■ **WORK ORDER**: Show each line in the records below that contains the word "Merkle", copying every such line in full.

Start of SOURCE DATA

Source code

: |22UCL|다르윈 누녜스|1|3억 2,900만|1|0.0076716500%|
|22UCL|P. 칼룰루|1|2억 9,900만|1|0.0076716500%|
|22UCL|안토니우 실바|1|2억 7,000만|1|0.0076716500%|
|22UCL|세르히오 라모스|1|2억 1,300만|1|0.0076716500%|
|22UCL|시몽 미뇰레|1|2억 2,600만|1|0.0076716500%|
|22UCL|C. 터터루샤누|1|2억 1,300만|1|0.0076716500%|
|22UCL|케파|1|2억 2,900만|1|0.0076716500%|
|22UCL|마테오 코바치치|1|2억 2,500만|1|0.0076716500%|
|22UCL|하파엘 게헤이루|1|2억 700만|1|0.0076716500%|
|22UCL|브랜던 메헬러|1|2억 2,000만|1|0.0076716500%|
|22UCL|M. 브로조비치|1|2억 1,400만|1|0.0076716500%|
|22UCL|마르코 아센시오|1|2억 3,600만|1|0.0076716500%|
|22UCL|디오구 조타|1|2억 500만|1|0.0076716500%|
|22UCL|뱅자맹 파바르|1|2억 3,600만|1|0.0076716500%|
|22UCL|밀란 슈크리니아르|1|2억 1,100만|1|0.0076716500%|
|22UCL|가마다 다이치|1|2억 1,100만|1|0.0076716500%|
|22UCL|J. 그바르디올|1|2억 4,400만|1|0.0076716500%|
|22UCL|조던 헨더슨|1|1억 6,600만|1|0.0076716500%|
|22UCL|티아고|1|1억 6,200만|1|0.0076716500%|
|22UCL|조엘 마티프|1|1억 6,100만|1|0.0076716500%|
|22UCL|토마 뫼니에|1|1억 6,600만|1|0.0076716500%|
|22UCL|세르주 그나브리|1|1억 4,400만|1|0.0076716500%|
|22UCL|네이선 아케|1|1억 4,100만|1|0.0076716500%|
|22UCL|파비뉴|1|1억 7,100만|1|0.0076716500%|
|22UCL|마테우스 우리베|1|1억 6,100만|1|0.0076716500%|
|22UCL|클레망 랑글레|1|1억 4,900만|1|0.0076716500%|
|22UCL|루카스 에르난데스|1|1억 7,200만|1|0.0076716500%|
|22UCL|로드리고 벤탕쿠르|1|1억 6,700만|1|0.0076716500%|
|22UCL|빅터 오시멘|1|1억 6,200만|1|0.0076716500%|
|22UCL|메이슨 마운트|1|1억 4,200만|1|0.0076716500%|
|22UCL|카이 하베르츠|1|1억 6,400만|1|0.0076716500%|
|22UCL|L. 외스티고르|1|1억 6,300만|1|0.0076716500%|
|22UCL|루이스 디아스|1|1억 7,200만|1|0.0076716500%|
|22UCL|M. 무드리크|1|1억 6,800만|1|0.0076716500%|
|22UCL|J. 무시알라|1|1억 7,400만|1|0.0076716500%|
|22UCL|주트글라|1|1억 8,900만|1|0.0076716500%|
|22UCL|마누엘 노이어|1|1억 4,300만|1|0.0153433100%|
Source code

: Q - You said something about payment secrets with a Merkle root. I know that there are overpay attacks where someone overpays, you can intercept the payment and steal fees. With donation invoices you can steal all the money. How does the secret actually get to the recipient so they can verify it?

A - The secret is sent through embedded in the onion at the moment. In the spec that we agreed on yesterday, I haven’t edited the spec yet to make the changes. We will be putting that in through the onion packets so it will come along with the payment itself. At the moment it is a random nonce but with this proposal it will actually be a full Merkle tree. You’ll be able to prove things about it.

End of SOURCE DATA

■ **SOLUTION**:
: Q - You said something about payment secrets with a Merkle root. I know that there are overpay attacks where someone overpays, you can intercept the payment and steal fees. With donation invoices you can steal all the money. How does the secret actually get to the recipient so they can verify it?
A - The secret is sent through embedded in the onion at the moment. In the spec that we agreed on yesterday, I haven’t edited the spec yet to make the changes. We will be putting that in through the onion packets so it will come along with the payment itself. At the moment it is a random nonce but with this proposal it will actually be a full Merkle tree. You’ll be able to prove things about it.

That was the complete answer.